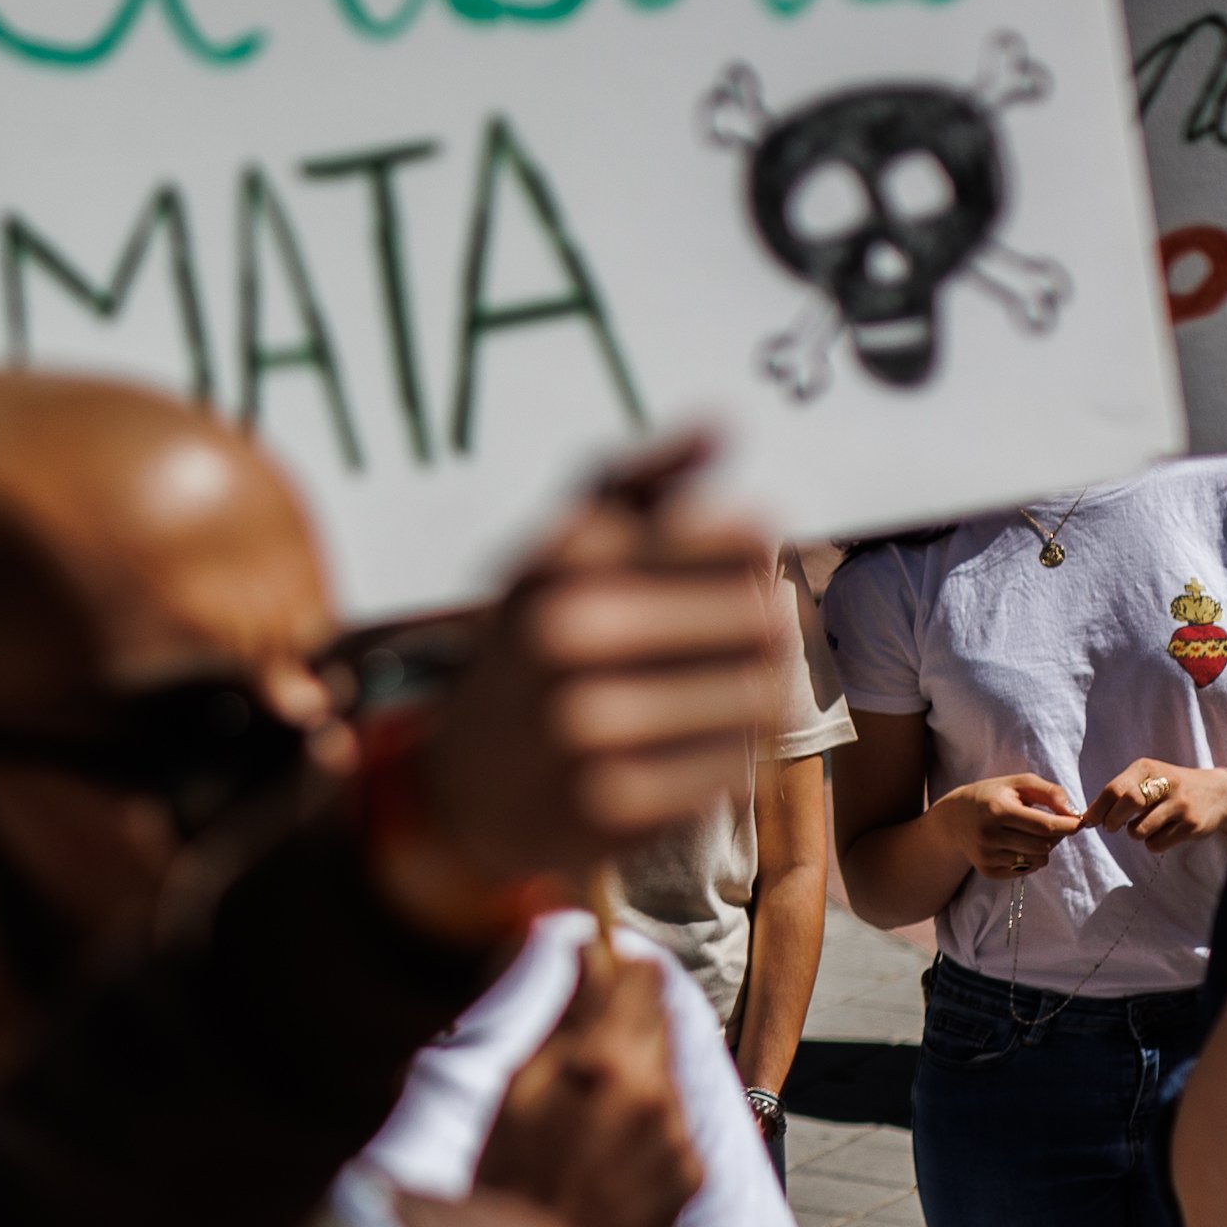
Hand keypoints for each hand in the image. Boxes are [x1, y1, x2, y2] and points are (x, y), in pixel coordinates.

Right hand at [416, 439, 794, 888]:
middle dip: (763, 628)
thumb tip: (723, 423)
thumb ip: (640, 482)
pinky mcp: (613, 803)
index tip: (741, 564)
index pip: (734, 535)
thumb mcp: (560, 554)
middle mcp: (567, 631)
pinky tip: (690, 746)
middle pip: (758, 616)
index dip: (753, 552)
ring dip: (753, 693)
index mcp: (563, 555)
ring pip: (756, 695)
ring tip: (722, 692)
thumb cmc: (533, 646)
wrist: (463, 784)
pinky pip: (732, 767)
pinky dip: (726, 757)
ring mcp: (586, 721)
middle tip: (747, 638)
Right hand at [474, 921, 701, 1226]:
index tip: (601, 975)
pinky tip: (604, 1156)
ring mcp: (680, 1140)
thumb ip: (564, 1011)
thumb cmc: (505, 1168)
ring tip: (585, 1119)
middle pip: (661, 1023)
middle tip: (583, 1053)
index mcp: (606, 1062)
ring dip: (634, 1080)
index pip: (644, 979)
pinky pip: (672, 1127)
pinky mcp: (691, 1176)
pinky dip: (645, 1129)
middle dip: (625, 1026)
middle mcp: (657, 1095)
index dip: (620, 972)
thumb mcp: (517, 1080)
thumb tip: (587, 949)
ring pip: (666, 1077)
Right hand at [942, 772, 1086, 876]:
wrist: (952, 819)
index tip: (1078, 822)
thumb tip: (1073, 813)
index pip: (1044, 826)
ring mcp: (986, 856)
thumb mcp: (1018, 783)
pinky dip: (1030, 859)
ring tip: (1033, 835)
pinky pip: (1026, 870)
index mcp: (998, 811)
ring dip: (1044, 849)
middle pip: (1044, 846)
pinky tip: (1018, 845)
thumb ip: (1049, 792)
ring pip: (1038, 860)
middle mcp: (989, 836)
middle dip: (1056, 836)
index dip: (1067, 826)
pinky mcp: (987, 870)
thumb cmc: (992, 796)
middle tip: (1052, 825)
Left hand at [1085, 757, 1226, 848]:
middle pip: (1127, 804)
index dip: (1097, 809)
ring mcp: (1180, 804)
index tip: (1089, 821)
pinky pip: (1157, 843)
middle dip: (1112, 821)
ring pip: (1140, 829)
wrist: (1219, 793)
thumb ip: (1120, 791)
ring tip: (1143, 827)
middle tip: (1112, 827)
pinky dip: (1152, 843)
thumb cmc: (1171, 787)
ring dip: (1134, 833)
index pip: (1114, 789)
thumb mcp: (1149, 777)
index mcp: (1148, 768)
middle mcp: (1166, 783)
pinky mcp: (1192, 825)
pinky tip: (1163, 833)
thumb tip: (1087, 817)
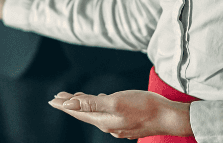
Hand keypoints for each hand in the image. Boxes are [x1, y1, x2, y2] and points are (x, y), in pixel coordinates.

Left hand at [48, 90, 191, 139]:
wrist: (169, 117)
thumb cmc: (144, 107)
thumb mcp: (115, 102)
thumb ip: (91, 104)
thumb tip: (69, 104)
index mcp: (103, 121)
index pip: (78, 112)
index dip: (65, 105)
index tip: (52, 99)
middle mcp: (109, 126)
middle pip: (85, 114)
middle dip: (71, 105)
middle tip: (58, 97)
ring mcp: (119, 125)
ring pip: (96, 114)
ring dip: (84, 105)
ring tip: (75, 98)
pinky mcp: (127, 122)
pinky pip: (107, 114)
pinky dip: (98, 107)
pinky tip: (101, 102)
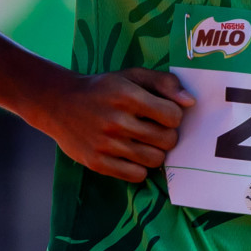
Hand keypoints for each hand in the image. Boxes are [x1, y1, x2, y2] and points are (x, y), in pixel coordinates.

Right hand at [33, 67, 196, 182]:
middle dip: (167, 135)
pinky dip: (139, 168)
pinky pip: (136, 175)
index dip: (173, 115)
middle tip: (155, 129)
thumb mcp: (132, 76)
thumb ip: (164, 83)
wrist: (60, 103)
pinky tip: (132, 155)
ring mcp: (106, 144)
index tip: (163, 113)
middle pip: (167, 140)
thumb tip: (190, 102)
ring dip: (155, 152)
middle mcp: (116, 121)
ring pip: (154, 160)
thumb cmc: (104, 88)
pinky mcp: (97, 163)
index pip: (173, 115)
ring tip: (145, 142)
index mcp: (127, 96)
○ ○ ○
Please return exactly the lines from the one containing "middle tip: (58, 97)" through the end of the material above, both ends included, but not the pictures.

# RESPONSE FOR THIS EXERCISE
middle tip: (58, 97)
ring mcp: (119, 125)
ring pip: (96, 114)
ring dip: (84, 105)
ring tip: (75, 98)
pinky mcp: (127, 122)
pinky pip: (107, 114)
pinky dip: (98, 107)
pinky tip: (101, 102)
Hand keypoints for each hand in the image. Boxes are [x1, y1, x2, y2] and points are (x, y), in pixel coordinates.

Right hand at [33, 67, 196, 182]:
middle dip: (167, 135)
pinky dip: (139, 168)
pinky pip: (136, 175)
index dip: (173, 115)
middle tip: (155, 129)
thumb mcp: (132, 76)
thumb ip: (164, 83)
wrist: (60, 103)
pinky tip: (132, 155)
ring mcp: (106, 144)
index tip: (163, 113)
middle pip: (167, 140)
thumb tip: (190, 102)
ring dip: (155, 152)
middle mcp: (116, 121)
ring pip: (154, 160)
thumb cmc: (104, 88)
pinky mcp: (97, 163)
index pip: (173, 115)
ring tip: (145, 142)
index mcp: (127, 96)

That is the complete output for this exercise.